How Long Should Interview Answers Be?
Most behavioral answers should land between 60 and 120 seconds. Shorter for screens, longer only if asked.
Definition
A well-paced interview answer is between 60 and 120 seconds for behavioral questions, 30 to 60 seconds for warm-up or factual questions, and 2 to 4 minutes for deep technical or design walk-throughs. The goal is to deliver one complete thought with structure, then pause and let the interviewer steer.
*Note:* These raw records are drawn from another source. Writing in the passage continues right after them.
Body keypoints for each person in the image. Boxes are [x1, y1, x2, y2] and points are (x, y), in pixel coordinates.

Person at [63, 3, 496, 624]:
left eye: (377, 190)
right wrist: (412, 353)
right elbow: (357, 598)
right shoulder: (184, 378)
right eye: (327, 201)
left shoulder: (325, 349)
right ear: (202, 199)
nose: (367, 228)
Why It Matters in Interviews
Harvard Business Review highlights how quickly listeners disengage during long monologues, even when they appear attentive. Interviewers running a loop have a fixed scoring rubric and a clock. Going long means they get fewer signals from you and start mentally editing. Going too short signals lack of preparation. Pacing is itself a hiring signal.
How to Use It
For behavioral answers, use STAR and target ~90 seconds. End with a clear closing beat ("…and the result was X") so the interviewer knows you are done. If they want more, they will ask. Drill this with timed reps in a mock interview session. Related reading: "Tell Me About Yourself" and Behavioral Interviewing.
Quick Tips
- End cleanly — trailing off invites the interviewer to fill the silence with a worse follow-up.
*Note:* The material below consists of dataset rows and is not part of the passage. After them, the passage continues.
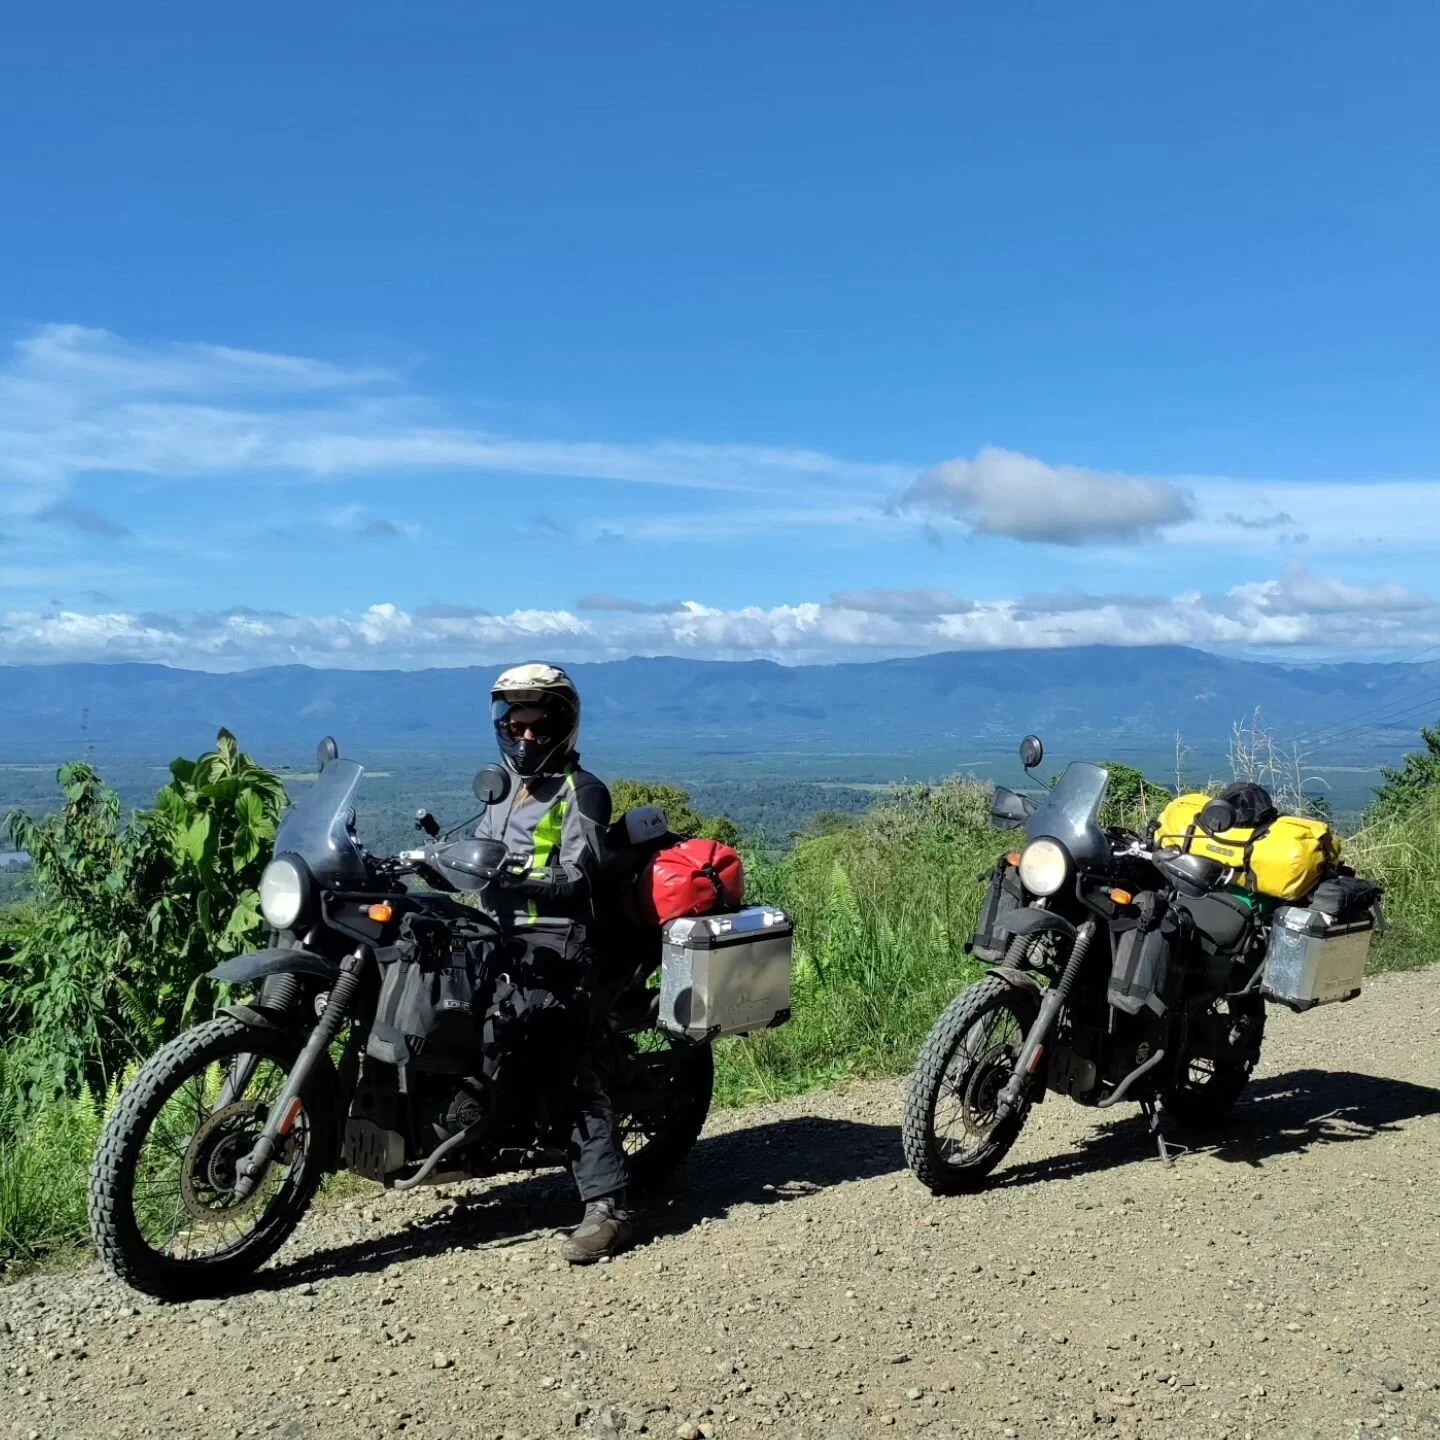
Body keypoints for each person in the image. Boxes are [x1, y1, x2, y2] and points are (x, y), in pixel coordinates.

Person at [474, 661, 632, 1264]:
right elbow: (477, 849)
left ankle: (607, 1205)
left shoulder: (581, 790)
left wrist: (517, 878)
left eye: (539, 727)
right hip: (499, 932)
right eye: (516, 725)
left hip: (559, 937)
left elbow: (580, 877)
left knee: (557, 1042)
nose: (526, 738)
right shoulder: (502, 784)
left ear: (563, 727)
- Watch for nodding or note-taking pauses; they signal "wrap it up".
- In phone screens, default 30 to 45 seconds — recruiters have shorter slots.
- Practice with a stopwatch once; you will calibrate forever after.
FAQ
What if the interviewer wants more detail?
They will ask. Build your answers in layers so you have a deeper second pass ready.
Is it bad to pause before answering?
No. A 3 to 5 second pause to gather your thoughts reads as composed, not slow.